> Document section
The Raf kinase inhibitory protein 1 (RKIP1) has been identified to act as a suppressor of metastasis in a variety of cancer types [31, 32]. RKIP1 overexpression inhibits cell migration and reduces the invasive potential of cancer cells. On the other hand, RKIP1 expression is reduced in specimens derived from metastatic lesions, thus emphasizing its role as a prometastatic protein [33]. RKIP1 inhibits ERK signaling by binding to and inhibiting Raf kinases, which are upstream activators of ERK. Loss of RKIP1 increases ERK signaling, and this is a condition that is thought to causally underlie the increase in cell migration and the elevated metastatic potential of the cell. It remains to be determined whether this is the case and whether this involves signaling to or from the Golgi.

Another regulator of ERK signaling is a protein called RKTG (Raf Kinase Trapping to Golgi; also referred to as Progestin and adipoQ receptor family member III, PAQR3). RKTG is a seven-transmembrane protein that localizes to the Golgi with its N-terminus facing the cytosol [34]. RKTG binds to Raf kinases and sequesters them to the Golgi and in consequence inhibits ERK signaling [35]. Despite the well known connections of Golgi and migration on one side and ERK signaling and migration on the other side, very little is known about whether RKTG interferes with ERK signaling to the Golgi in the context of cell motility. Recently, RKTG was shown (by negatively regulating ERK signaling) to inhibit hypoxia-inducible factor-1α (HIF-1α) and to suppress VEGF transcription, thereby reducing hypoxia-induced VEGF production [35]. Thus, RKTG is involved in regulating tumor angiogenesis [35]. However, whether RKTG has a direct impact on the motility of epithelial cancer cells remains to be determined in the future.

From all MAPKs, ERK is the best characterized in terms of its role at the Golgi. Although members of the JNK and the p38 MAPK family have well-appreciated roles in cell migration, a clear link of these kinases to Golgi is missing. Our previous work showed that knockdown of JNK2, JNK3 and p38alpha MAPK disrupts Golgi architecture and inhibits migration [12], therefore tempting to speculate about a role of these MAPKs in regulating the Golgi in cell migration. JNKs have been shown to signal downstream of Rho family GTPases, which are well known regulators of cell migration (see the following). MEKK4 was shown to localize to the Golgi, to interact with Rac1 and Cdc42, and to mediate signaling of these GTPases to JNK [36]. Also MLK3 localizes to the Golgi and mediates Cdc42 signaling to JNK [37]. These findings offer a framework for future investigations on a potential role of JNK and p38 MAPK signaling from the Golgi in cell migration.

5.2. Rho Family GTPases

Rho family GTPases are small G-proteins consisting of three main members, Rho, Rac, and Cdc42, which were shown to regulate a variety of cellular processes such as cell death, phagocytosis, and cell polarity. As with all G-proteins, Rho family GTPases cycle between a GDP (inactive) and a GTP (active) bound state. In addition, while inactive Rho family GTPases are bound to Rho-GDI (guanine-nucleotide dissociation inhibitor) that functions as a chaperone preventing nonspecific, premature activation.

> Provided material

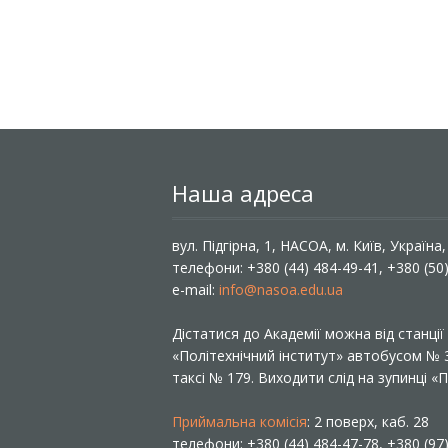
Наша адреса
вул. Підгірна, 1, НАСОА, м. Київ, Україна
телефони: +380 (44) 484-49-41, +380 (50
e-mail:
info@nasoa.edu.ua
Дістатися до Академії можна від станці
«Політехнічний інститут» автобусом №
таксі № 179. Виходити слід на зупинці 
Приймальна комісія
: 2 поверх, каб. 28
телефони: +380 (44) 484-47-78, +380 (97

> Brief 1
In the Golgi signaling text, what does the abbreviation RKTG stand for?
> Brief 2
Reproduce the Golgi signaling text from "5.2. Rho Family" to "nonspecific, premature activation.".

> Written solution 1
Raf Kinase Trapping to Golgi

> Written solution 2
5.2. Rho Family GTPases

Rho family GTPases are small G-proteins consisting of three main members, Rho, Rac, and Cdc42, which were shown to regulate a variety of cellular processes such as cell death, phagocytosis, and cell polarity. As with all G-proteins, Rho family GTPases cycle between a GDP (inactive) and a GTP (active) bound state. In addition, while inactive Rho family GTPases are bound to Rho-GDI (guanine-nucleotide dissociation inhibitor) that functions as a chaperone preventing nonspecific, premature activation.